• What this task involves
Starting with the first line of the data below, copy each line up to and including the one containing "(265, 573) none". Pictures stay out.

• • • • • • •

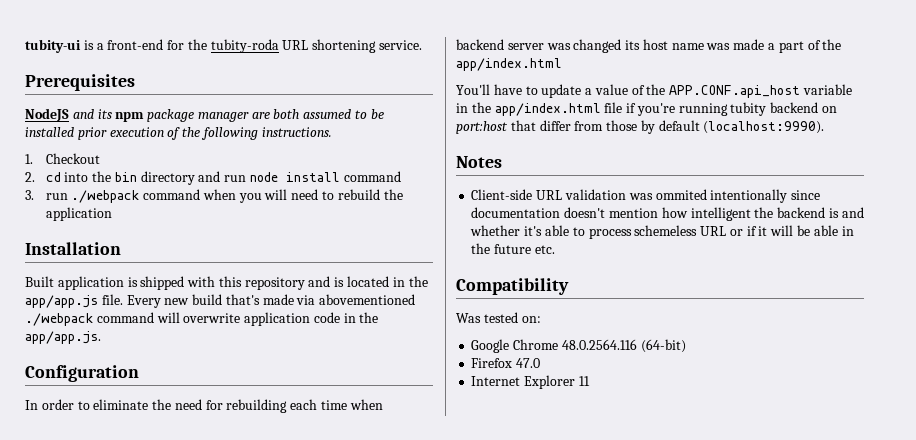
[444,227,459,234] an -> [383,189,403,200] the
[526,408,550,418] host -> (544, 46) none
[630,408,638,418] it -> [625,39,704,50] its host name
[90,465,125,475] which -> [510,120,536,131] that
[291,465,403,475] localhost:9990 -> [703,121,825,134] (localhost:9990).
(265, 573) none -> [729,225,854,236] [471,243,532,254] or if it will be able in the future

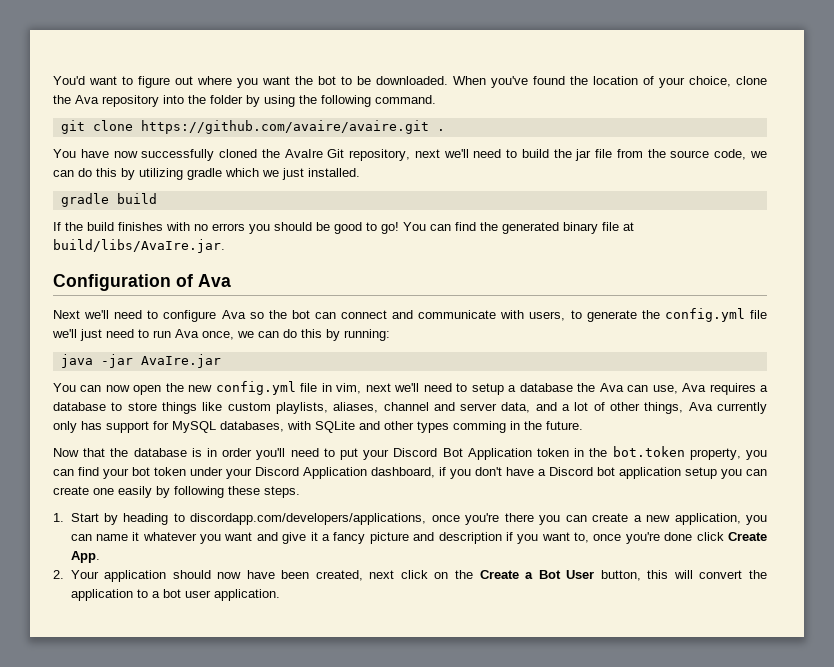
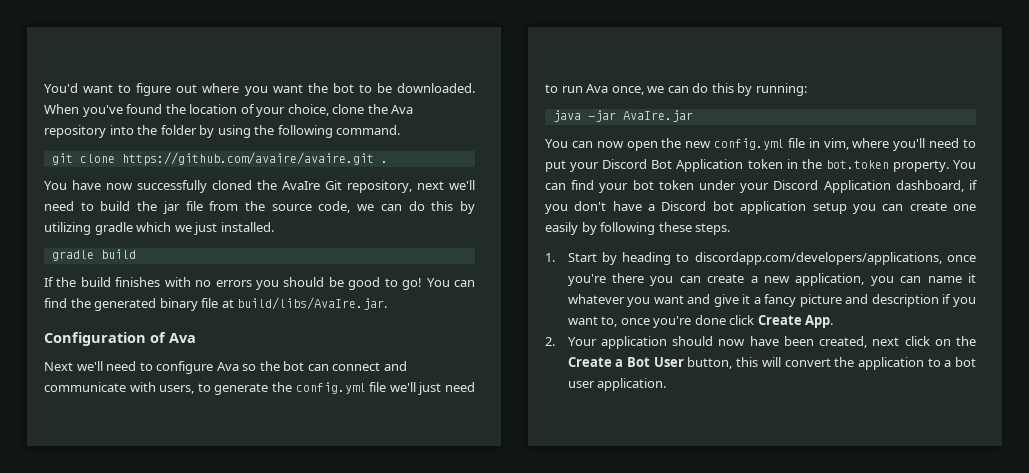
[365,383,768,395] [53,402,767,414] [53,421,583,433] [53,448,253,457] next we'll need to setup a database the Ava can use, Ava requires a database to store things like custom playlists, aliases, channel and server data, and a lot of other things, Ava currently only has support for MySQL databases, with SQLite and other types comming in the future. // Now that the database is in order -> [852,138,890,148] where
[689,448,768,460] property, you -> [892,160,976,172] property. You

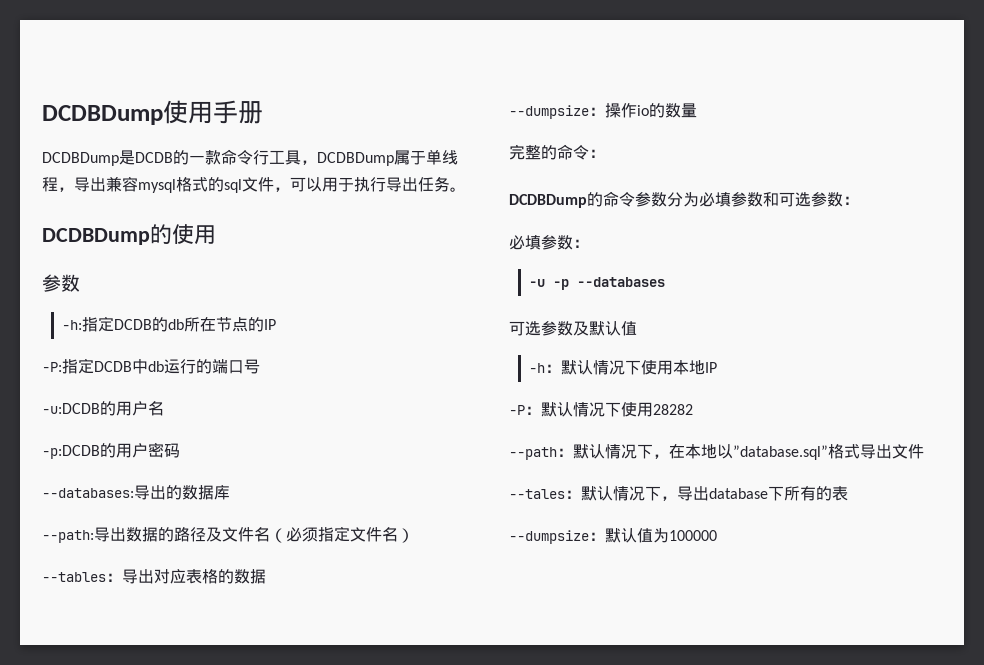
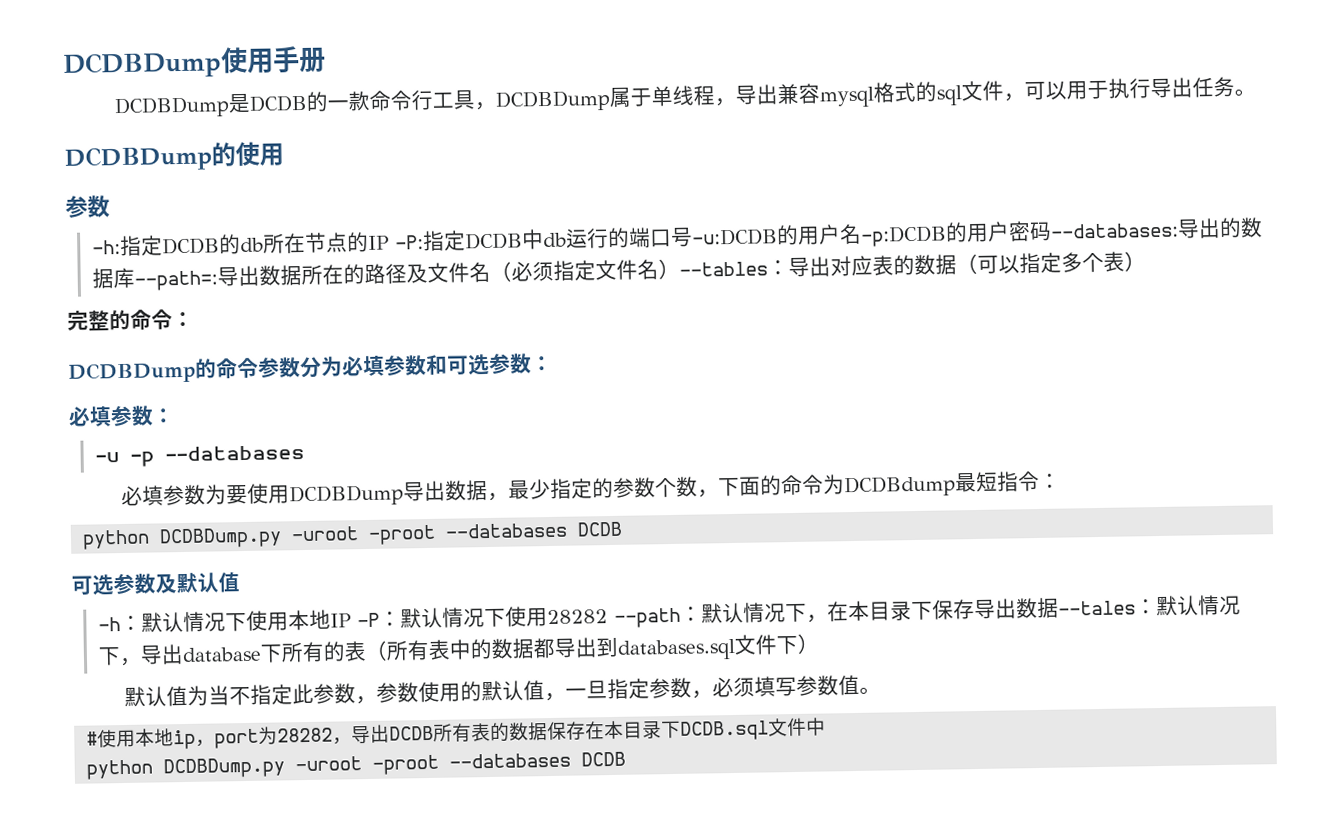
(277, 324) // -> (389, 242) none
(260, 366) // -> (693, 237) none
(164, 408) // -> (862, 234) none
(180, 450) // -> (1052, 231) none
[42,527,158,543] // --path:导出数据 -> [133,264,344,291] --path=:导出数据所在
(414, 535) // -> (680, 269) none
[202,569,266,584] [509,103,697,119] 格的数据 // --dumpsize：操作io的数量 -> [892,251,1146,276] 的数据（可以指定多个表）
(666, 282) none -> [120,470,1061,507] [82,521,624,550] // 必填参数为要使用DCDBDump导出数据，最少指定的参数个数，下面的命令为DCDBdump最短指令： // python DCDBDump.py -uroot -proot --databases DCDB
(718, 367) // -> (351, 620) none
(693, 409) // -> (608, 617) none
[701,444,924,460] 地以”database.sql”格式导出文件 // -> [868,597,1059,621] 目录下保存导出数据
[509,528,717,544] // --dumpsize：默认值为100000 -> [364,633,819,662] [123,674,881,708] [86,717,827,750] [86,751,627,780] （所有表中的数据都导出到databases.sql文件下） // 默认值为当不指定此参数，参数使用的默认值，一旦指定参数，必须填写参数值。 // #使用本地ip，port为28282，导出DCDB所有表的数据保存在本目录下DCDB.sql文件中 // python DCDBDump.py -uroot -proot --databases DCDB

• • • • • • •

• Solution below
[444,227,459,234] an -> [383,189,403,200] the
[526,408,550,418] host -> (544, 46) none
[630,408,638,418] it -> [625,39,704,50] its host name
[90,465,125,475] which -> [510,120,536,131] that
[291,465,403,475] localhost:9990 -> [703,121,825,134] (localhost:9990).
(265, 573) none -> [729,225,854,236] [471,243,532,254] or if it will be able in the future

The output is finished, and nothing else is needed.